Pilnowałam pomidorów i uszczykiwałam, podrywałam łodygi. Ale w szklarni miałam je prowadzone na 2 pędy, już kwitły i szkoda mi było urywać. Przyjechała Hania i powiedziała prowadzimy "koniecznie na jeden" (tam i tak jest ścisk, bo nie utrafiłam z linkami). I raniutko przed śniadaniem własnym sekatorkiem (normalnie to się robi łapka ale to były grube łodygi) je wyprowadziła.
____________________
Hania-To tu- to tam-łopatkę mam!
"Przyjemność ma się do szczęścia mniej więcej tak, jak drzewo do ogrodu; nie ma ogrodu bez drzew, ale drzewa, nawet w wielkiej ilości, nie stanowią jeszcze ogrodu."
~ Władysław Tatarkiewicz
Agnieszka, tutaj nie można nic zepsuć. Najtrudniejsze to umocowanie drutów z naciągiem (jestem z siebie prawie dumna).

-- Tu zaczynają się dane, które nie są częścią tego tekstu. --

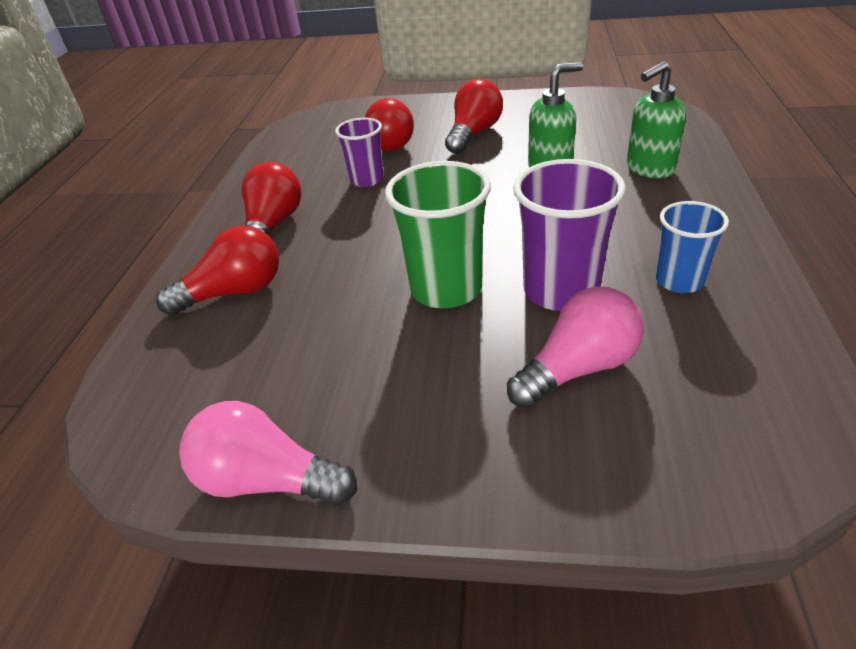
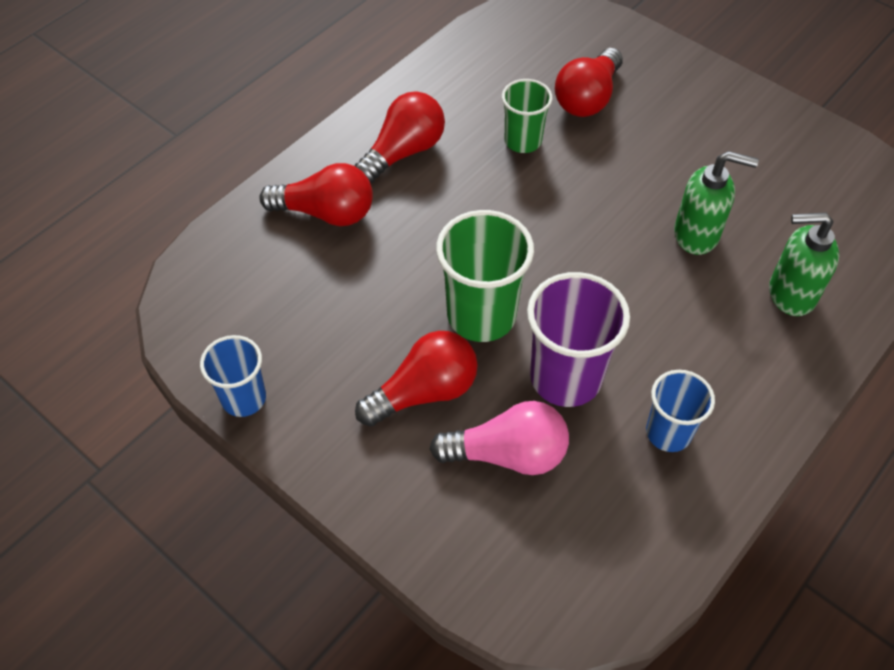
camera: 30 degrees right, 15 degrees up
pink light bulb [179,401,357,506] -> blue cup [200,335,266,417]
purple cup [335,118,384,187] -> green cup [502,79,553,153]
red light bulb [445,79,503,154] -> red light bulb moved to [355,331,478,427]

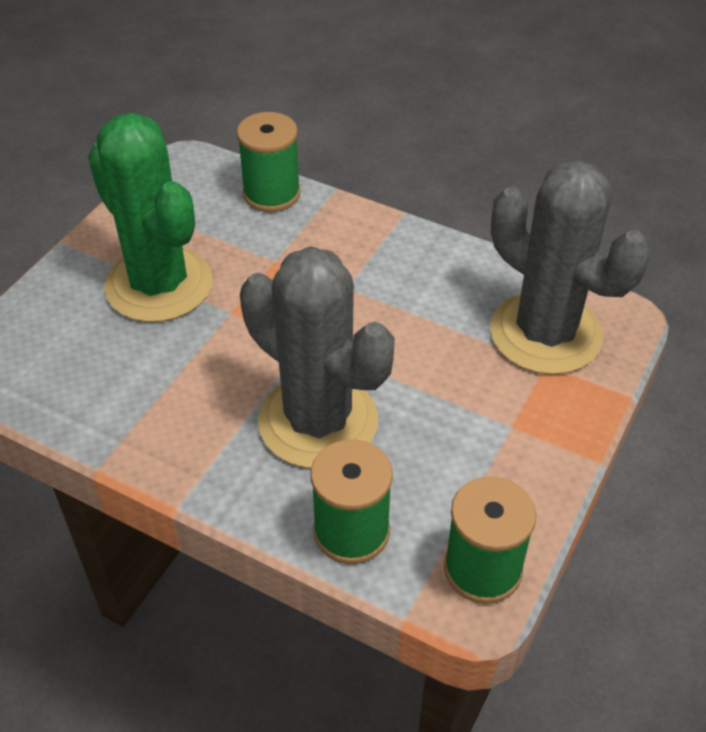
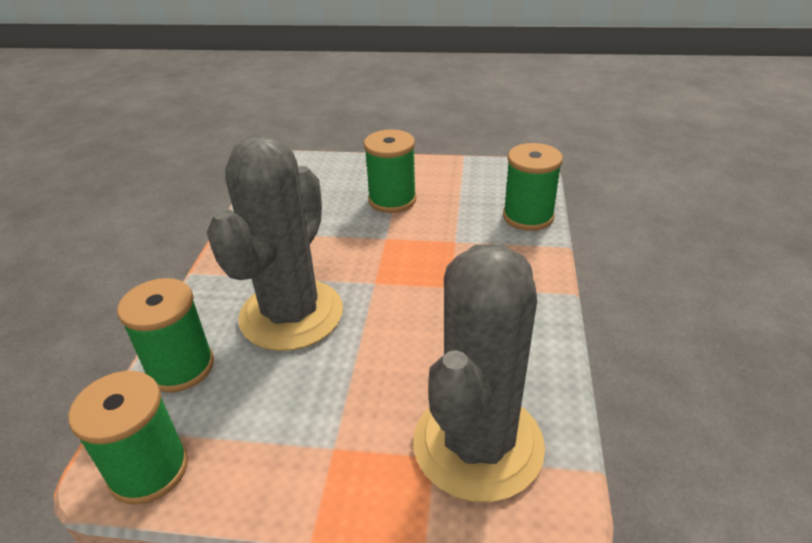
camera: 70 degrees right, 10 degrees down
green cactus [88,113,212,322] -> green spool [364,130,416,213]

Trzeba znać terminy cięcia i być systematycznym. Zaopatrzyć się w gumki szkółkarskie (elastyczne do wiązania). Drzewka owocowe są niedrogie (z gołym korzeniem), można się uczyć i popełniać błędy.
Teraz mam jedną jabłonkę (cesarz Wilhelm) i chcę prowadzić na kandelabr.